Littérature Québécoise

Chabin Laurent

Luna Park . Éd. Coups de tête, 2009, 114 p.

Une prison sur la lune


En 1865, Jules Verne faisait rêver les Français avec De la terre à la lune, un roman visionnaire lançant trois aventuriers dans la construction d’un projectible susceptible de les propulser vers la lune. À l’époque, l’idée relevait de la science-fiction. Aujourd’hui, le roman ne serait qu’une œuvre inspirée de la science aérospatiale. Le sujet intéresse peu de romanciers québécois. Seuls deux romans pour adultes se logent à cet enseigne, soit Phaos d’Alain Bergeron et Petite Lune de Maxime Roy-Desruisseaux.

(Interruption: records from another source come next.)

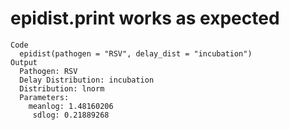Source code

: # epidist.print works as expected

    Code
      epidist(pathogen = "RSV", delay_dist = "incubation")
    Output
      Pathogen: RSV
      Delay Distribution: incubation
      Distribution: lnorm
      Parameters:
        meanlog: 1.48160206
         sdlog: 0.21889268


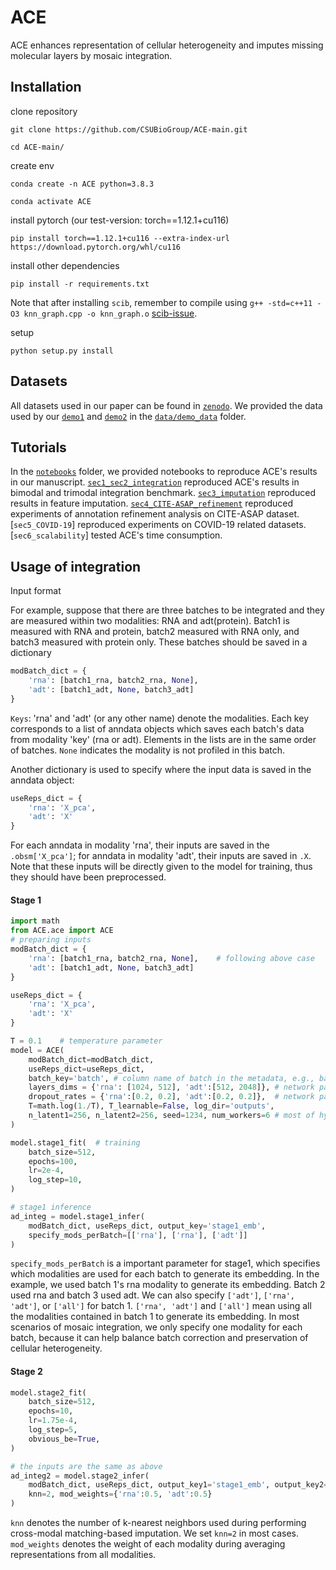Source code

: # ACE
ACE enhances representation of cellular heterogeneity and imputes missing molecular layers by mosaic integration.

## Installation
clone repository

`git clone https://github.com/CSUBioGroup/ACE-main.git`

`cd ACE-main/`

create env

`conda create -n ACE python=3.8.3`

`conda activate ACE`

install pytorch (our test-version: torch==1.12.1+cu116)

`pip install torch==1.12.1+cu116 --extra-index-url https://download.pytorch.org/whl/cu116`

install other dependencies

`pip install -r requirements.txt`

Note that after installing `scib`, remember to compile using `g++ -std=c++11 -O3 knn_graph.cpp -o knn_graph.o` [scib-issue](https://github.com/theislab/scib/issues/375).

setup

`python setup.py install`

## Datasets
All datasets used in our paper can be found in [`zenodo`](). We provided the data used by our [`demo1`](./notebooks/demo_integration.ipynb) and [`demo2`](./notebooks/demo_imputation.ipynb) in the [`data/demo_data`](./data/demo_data) folder.

## Tutorials
In the [`notebooks`](./notebooks) folder, we provided notebooks to reproduce ACE's results in our manuscript.
[`sec1_sec2_integration`](./notebooks/sec1_sec2_integration) reproduced ACE's results in bimodal and trimodal integration benchmark.
[`sec3_imputation`](./notebooks/sec3_imputation) reproduced results in feature imputation. 
[`sec4_CITE-ASAP_refinement`](./notebooks/sec4_CITE-ASAP_refinement) reproduced experiments of annotation refinement analysis on CITE-ASAP dataset. 
[`sec5_COVID-19`] reproduced experiments on COVID-19 related datasets.
[`sec6_scalability`] tested ACE's time consumption. 

## Usage of integration
Input format

For example, suppose that there are three batches to be integrated and they are measured within two modalities: RNA and adt(protein). Batch1 is measured with RNA and protein, batch2 measured with RNA only, and batch3 measured with protein only. These batches should be saved in a dictionary
```Python
modBatch_dict = {
    'rna': [batch1_rna, batch2_rna, None],
    'adt': [batch1_adt, None, batch3_adt] 
}
```
`Keys`: 'rna' and 'adt' (or any other name) denote the modalities. Each key corresponds to a list of anndata objects which saves each batch's data from modality 'key' (rna or adt). Elements in the lists are in the same order of batches. `None` indicates the modality is not profiled in this batch. 

Another dictionary is used to specify where the input data is saved in the anndata object:
```Python
useReps_dict = {
    'rna': 'X_pca',
    'adt': 'X'
}
```
For each anndata in modality 'rna', their inputs are saved in the `.obsm['X_pca']`; for anndata in modality 'adt', their inputs are saved in `.X`. Note that these inputs will be directly given to the model for training, thus they should have been preprocessed.  

#### Stage 1
```Python
import math
from ACE.ace import ACE
# preparing inputs
modBatch_dict = {
    'rna': [batch1_rna, batch2_rna, None],    # following above case
    'adt': [batch1_adt, None, batch3_adt] 
}

useReps_dict = {
    'rna': 'X_pca',
    'adt': 'X'
}

T = 0.1    # temperature parameter
model = ACE(
    modBatch_dict=modBatch_dict,  
    useReps_dict=useReps_dict,  
    batch_key='batch', # column name of batch in the metadata, e.g., batch1_rna.obs['batch'] = 'batch1'
    layers_dims = {'rna': [1024, 512], 'adt':[512, 2048]}, # network params for each modality
    dropout_rates = {'rna':[0.2, 0.2], 'adt':[0.2, 0.2]},  # network params for each modality
    T=math.log(1./T), T_learnable=False, log_dir='outputs',
    n_latent1=256, n_latent2=256, seed=1234, num_workers=6 # most of hyper-params can be fixed 
)

model.stage1_fit(  # training 
    batch_size=512,
    epochs=100,
    lr=2e-4, 
    log_step=10, 
)

# stage1 inference
ad_integ = model.stage1_infer(
    modBatch_dict, useReps_dict, output_key='stage1_emb', 
    specify_mods_perBatch=[['rna'], ['rna'], ['adt']]
)
```

`specify_mods_perBatch` is a important parameter for stage1, which specifies which modalities are used for each batch to generate its embedding. In the example, we used batch 1's rna modality to generate its embedding. Batch 2 used rna and batch 3 used adt. We can also specify `['adt']`, `['rna', 'adt']`, or `['all']` for batch 1. `['rna', 'adt']` and `['all']` mean using all the modalities contained in batch 1 to generate its embedding. In most scenarios of mosaic integration, we only specify one modality for each batch, because it can help balance batch correction and preservation of cellular heterogeneity. 

#### Stage 2
```Python
model.stage2_fit(
    batch_size=512,
    epochs=10,
    lr=1.75e-4, 
    log_step=5, 
    obvious_be=True,
)

# the inputs are the same as above
ad_integ2 = model.stage2_infer(
    modBatch_dict, useReps_dict, output_key1='stage1_emb', output_key2='stage2_emb', 
    knn=2, mod_weights={'rna':0.5, 'adt':0.5}
)
```

`knn` denotes the number of k-nearest neighbors used during performing cross-modal matching-based imputation. We set `knn=2` in most cases. `mod_weights` denotes the weight of each modality during averaging representations from all modalities. 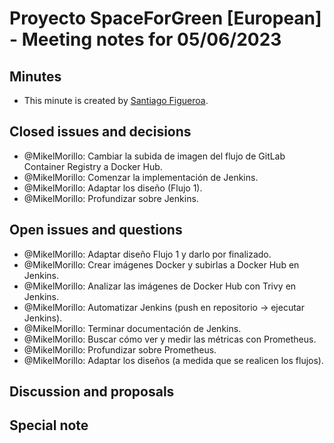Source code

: # Proyecto SpaceForGreen [European] - Meeting notes for 05/06/2023

## Minutes

- This minute is created by [Santiago Figueroa](sfigueroa@ceit.es).

## Closed issues and decisions

- @MikelMorillo: Cambiar la subida de imagen del flujo de GitLab Container Registry a Docker Hub.
- @MikelMorillo: Comenzar la implementación de Jenkins.
- @MikelMorillo: Adaptar los diseño (Flujo 1).
- @MikelMorillo: Profundizar sobre Jenkins.

## Open issues and questions

- @MikelMorillo: Adaptar diseño Flujo 1 y darlo por finalizado.
- @MikelMorillo: Crear imágenes Docker y subirlas a Docker Hub en Jenkins.
- @MikelMorillo: Analizar las imágenes de Docker Hub con Trivy en Jenkins.
- @MikelMorillo: Automatizar Jenkins (push en repositorio -> ejecutar Jenkins).
- @MikelMorillo: Terminar documentación de Jenkins.
- @MikelMorillo: Buscar cómo ver y medir las métricas con Prometheus.
- @MikelMorillo: Profundizar sobre Prometheus.
- @MikelMorillo: Adaptar los diseños (a medida que se realicen los flujos).

## Discussion and proposals

## Special note
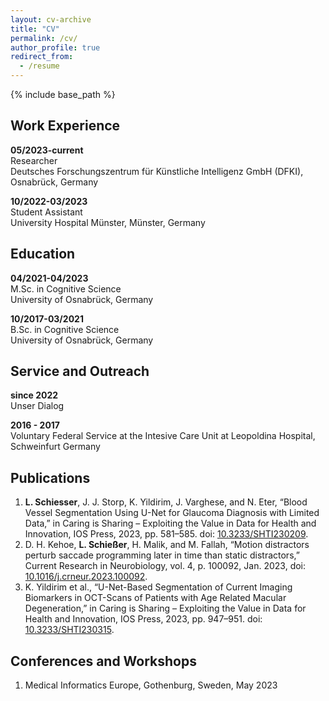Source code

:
 ```yaml
---
layout: cv-archive
title: "CV"
permalink: /cv/
author_profile: true
redirect_from:
  - /resume
---
```


<style>
a.uline {text-decoration:underline;}
</style>

{% include base_path %}

<!--- <a href="../files/cv.pdf" class="uline">Click here for a full pdf copy of my CV</a> -->

## Work Experience

**05/2023-current**<br>
Researcher<br>
Deutsches Forschungszentrum für Künstliche Intelligenz GmbH (DFKI), Osnabrück, Germany<br>

**10/2022-03/2023**<br>
Student Assistant<br>
University Hospital Münster, Münster, Germany<br>

## Education

**04/2021-04/2023**<br>
M.Sc. in Cognitive Science<br>
University of Osnabrück, Germany<br>

**10/2017-03/2021**<br>
B.Sc. in Cognitive Science<br>
University of Osnabrück, Germany<br>

## Service and Outreach

**since 2022**<br>
Unser Dialog<br>

**2016 - 2017**<br>
Voluntary Federal Service at the Intesive Care Unit at Leopoldina Hospital, Schweinfurt Germany<br>

## Publications

1. **L. Schiesser**, J. J. Storp, K. Yildirim, J. Varghese, and N. Eter, “Blood Vessel Segmentation Using U-Net for Glaucoma Diagnosis with Limited Data,” in Caring is Sharing – Exploiting the Value in Data for Health and Innovation, IOS Press, 2023, pp. 581–585. doi: [10.3233/SHTI230209](http://dx.doi.org/10.3233/SHTI230209).
2. D. H. Kehoe, **L. Schießer**, H. Malik, and M. Fallah, “Motion distractors perturb saccade programming later in time than static distractors,” Current Research in Neurobiology, vol. 4, p. 100092, Jan. 2023, doi: [10.1016/j.crneur.2023.100092](https://doi.org/10.1016/j.crneur.2023.100092).
3. K. Yildirim et al., “U-Net-Based Segmentation of Current Imaging Biomarkers in OCT-Scans of Patients with Age Related Macular Degeneration,” in Caring is Sharing – Exploiting the Value in Data for Health and Innovation, IOS Press, 2023, pp. 947–951. doi: [10.3233/SHTI230315](http://dx.doi.org/10.3233/SHTI230315).

## Conferences and Workshops

1. Medical Informatics Europe, Gothenburg, Sweden, May 2023
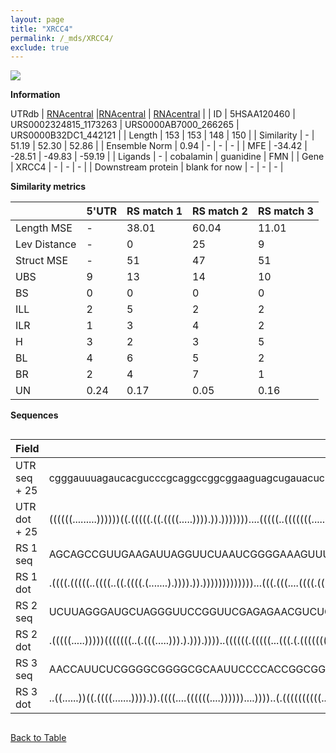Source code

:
 ```yaml
---
layout: page
title: "XRCC4"
permalink: /_mds/XRCC4/
exclude: true
---
```




![](../../alns_9.28.22/aln_5HSAA120460_0.949.png?raw=true)


**Information**
<div style="overflow-x:auto;" markdown="block>
| | 5'UTR       | RS match 1   | RS match 2  | RS match 3 |
| ---- | ----------- | ----------- | ----------- | ----------- |
| Link | <a href="http://utrdb.ba.itb.cnr.it/getutr/5HSAA120460/1" target="_blank" rel="noopener noreferrer">UTRdb</a>   | <a href="https://rnacentral.org/rna/URS0002324815/1173263" target="_blank" rel="noopener noreferrer">RNAcentral</a>     |<a href="https://rnacentral.org/rna/URS0000AB7000/266265" target="_blank" rel="noopener noreferrer">RNAcentral</a>  | <a href="https://rnacentral.org/rna/URS0000B32DC1/442121" target="_blank" rel="noopener noreferrer">RNAcentral</a>   |
| ID | 5HSAA120460     | URS0002324815_1173263     | URS0000AB7000_266265     | URS0000B32DC1_442121     |
| Length | 153     |  153    | 148   |  150    |
| Similarity | - | 51.19 | 52.30 | 52.86 |
| Ensemble Norm | 0.94 | - | - | - |
| MFE | -34.42 | -28.51 | -49.83 | -59.19 |
| Ligands | - | cobalamin | guanidine | FMN |
| Gene | XRCC4 | - | - | - |
| Downstream protein | blank for now    |    -    | -  | - |
</div>

**Similarity metrics**

| | 5'UTR       | RS match 1   | RS match 2  | RS match 3 |
| ---- | ----------- | ----------- | ----------- | ----------- |
| Length MSE | - | 38.01 | 60.04 | 11.01 |
| Lev Distance | - | 0 | 25 | 9 |
| Struct MSE | - | 51 | 47 | 51 |
| UBS| 9 | 13 | 14 | 10 |
| BS | 0 | 0 | 0 | 0 |
| ILL | 2 | 5 | 2 | 2 |
| ILR | 1 | 3 | 4 | 2 |
| H | 3 | 2 | 3 | 5 |
| BL | 4 | 6 | 5 | 2 |
| BR | 2 | 4 | 7 | 1 |
| UN | 0.24 | 0.17 | 0.05 | 0.16 |

**Sequences**


<div style="overflow-x:auto;">

<table>
<colgroup>
<col width="30%" />
<col width="70%" />
</colgroup>
<thead>
<tr class="header">
<th>Field</th>
<th>Description</th>
</tr>
</thead>
<tbody>
<tr>
<td markdown="span">UTR seq + 25 </td>
<td markdown="span"> cgggauuuagaucacgucccgcaggccggcggaaguagcugauacucucauugguugcaaaaccuugaucugugaaagcgggcguuuuggaagauaccggaaguagagucacggagagguauuaagaaATGGAGAGAAAAATAAGCAGAATCC </td>
</tr>
<tr>
<td markdown="span">UTR dot + 25  </td>
<td markdown="span"> ((((((.........))))))((.(((((.((.((((.....)))).)).)))))))....(((((..(((((((......((.((((((......))))))))....)))))))))))).................................
</td>
</tr>


<tr>
<td markdown="span">RS 1 seq </td>
<td markdown="span"> AGCAGCCGUUGAAGAUUAGGUUCUAAUCGGGGAAAGUUUGGUGCAAAUCCAACGCUGUACCGCAACUGUAAAAGAGCAAUAAAGUGAAGUUUAGUUUUUUACUAUUCUCUAAGUUCUCUAAGUCAGAAUGCCCGCCAAAGUCUAGAUCAAUAU
</td>
</tr>


<tr>
<td markdown="span">RS 1 dot </td>
<td markdown="span"> .((((.(((((..((((..((.((((.(.......).)))).)).)))))))))))))...(((.(((....((((.(((..((.(((...((((.....))))))).))..)))))))....)))..)))......................
</td>
</tr>


<tr>
<td markdown="span">RS 2 seq </td>
<td markdown="span"> UCUUAGGGAUGCUAGGGUUCCGGUUCGAGAGAACGUCUGGUCCGAGAGCAGCCCGGUGCGCCGACAGGUUCGAUUGCUUCGCUUGCAGGUUCCACUGCGGACACGAACGGCCGGUGGCACUACACGGCGGGACAAAAGCCCGGGAGAU
</td>
</tr>


<tr>
<td markdown="span">RS 2 dot </td>
<td markdown="span"> .(((((.....)))))(((((((..(.(((.....))).).))).))))..((((((.(((((...(((.(.(((((((((.((((((......))))))...)))..))).))).).)))...))))).)........)))))....
</td>
</tr>


<tr>
<td markdown="span">RS 3 seq </td>
<td markdown="span"> AACCAUUCUCGGGGCGGGGCGCAAUUCCCCACCGGCGGUAAUGGCGGCGCGAGCUGCCUAGCCCGCGAGCGCUCCGGCCACAAGCCGGAGGUCAGCAGAUCCGGUUGGAUUCCGGAGCCGACGGUAUAGUCCGGAUGAAAGAGAAGGGUA
</td>
</tr>


<tr>
<td markdown="span">RS 3 dot </td>
<td markdown="span"> ..((......))((.((((.......)))).)).((((....((((((....))))))....))))..(.((((((((((...((((((..........)))))))))...))))))))..(((......))).................
</td>
</tr>

</tbody>
</table>


</div>


[Back to Table](../../display)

Le premier évoque les difficultés de s’approvisionner en nourriture sur la lune, et le second imagine la civilisation qui naîtrait de l’exploitation du satellite de la terre comme habitat.

Quant à Laurent Chabin, il voit la mainmise de consortiums sur cet astre pour y semer le désastre de la cupidité que l’on comblerait grâce à l’uranium. L’extraction du minerai est confiée à des prisonniers, qui préfèrent purger leur peine sur la lune comme mineurs plutôt que de végéter dans les cellules d’une geôle. Originaires pour la plupart de la Côte-Nord, ils sont observés par le héros du roman, un maton préposé aux caméras de surveillance. Pour alléger leur détention dans la base spatiale que l’on surnomme le Luna Park, on leur offre de la bière en poudre et des spectacles. Celui auquel les détenus vont assister rappellera le 20e anniversaire de l’indépendance du Québec. Pour la circonstance, on a fait venir un couple d’artistes, qui présentera une production apparentée aux divertissements barbares offerts au peuple par Néron dans l’arène de Rome, empereur qui ne dédaignait pas non plus les orgies. Le roman n’a rien à envier aux massacres donnés en pâture aux Romains, sans compter que les jeux orgiaques débordent le cadre de la luxure pour déboucher sur le viol collectif. Tout baigne dans une atmosphère qui abaisse l’homme au rang de la bête féroce, comme le démontre l’attaque sauvage d’une Caligula enragée qui vient dénouer l’intrigue.

Même si la politique compose le sous-thème de l’œuvre, ce n’est pas suffisant pour rehausser le traitement bâclé, qui sent la scatologie et la misogynie.